* Aim of the exercise
Give back word for word the lines of the records, starting with the first line and going on through the line with "5. Study session".

* Stored data
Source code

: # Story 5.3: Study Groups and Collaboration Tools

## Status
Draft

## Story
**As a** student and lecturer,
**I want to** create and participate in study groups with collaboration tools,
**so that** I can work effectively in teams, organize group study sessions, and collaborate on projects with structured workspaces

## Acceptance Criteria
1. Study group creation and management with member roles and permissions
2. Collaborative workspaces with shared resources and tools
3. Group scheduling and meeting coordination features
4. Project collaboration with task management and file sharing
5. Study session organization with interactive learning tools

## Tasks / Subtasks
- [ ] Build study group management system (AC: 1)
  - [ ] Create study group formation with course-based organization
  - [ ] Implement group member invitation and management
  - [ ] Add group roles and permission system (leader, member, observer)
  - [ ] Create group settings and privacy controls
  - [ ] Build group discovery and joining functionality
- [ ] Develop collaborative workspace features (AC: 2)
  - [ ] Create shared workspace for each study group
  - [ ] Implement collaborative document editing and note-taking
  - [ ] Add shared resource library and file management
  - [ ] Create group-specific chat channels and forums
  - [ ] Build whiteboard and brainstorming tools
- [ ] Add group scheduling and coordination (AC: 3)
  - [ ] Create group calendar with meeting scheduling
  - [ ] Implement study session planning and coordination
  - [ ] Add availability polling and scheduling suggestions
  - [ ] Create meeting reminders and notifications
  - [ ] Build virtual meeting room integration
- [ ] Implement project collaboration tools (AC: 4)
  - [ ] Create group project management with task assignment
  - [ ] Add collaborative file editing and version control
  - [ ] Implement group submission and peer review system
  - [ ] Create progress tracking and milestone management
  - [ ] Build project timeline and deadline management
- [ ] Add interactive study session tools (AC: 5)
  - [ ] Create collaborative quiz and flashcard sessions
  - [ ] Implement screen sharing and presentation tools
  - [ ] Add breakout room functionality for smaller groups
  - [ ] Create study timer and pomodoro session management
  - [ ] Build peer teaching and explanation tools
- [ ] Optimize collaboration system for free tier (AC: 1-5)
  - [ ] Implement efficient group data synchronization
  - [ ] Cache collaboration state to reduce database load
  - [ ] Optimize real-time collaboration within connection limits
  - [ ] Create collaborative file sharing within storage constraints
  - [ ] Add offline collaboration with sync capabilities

* Response for this exercise
Source code

: # Story 5.3: Study Groups and Collaboration Tools

## Status
Draft

## Story
**As a** student and lecturer,
**I want to** create and participate in study groups with collaboration tools,
**so that** I can work effectively in teams, organize group study sessions, and collaborate on projects with structured workspaces

## Acceptance Criteria
1. Study group creation and management with member roles and permissions
2. Collaborative workspaces with shared resources and tools
3. Group scheduling and meeting coordination features
4. Project collaboration with task management and file sharing
5. Study session organization with interactive learning tools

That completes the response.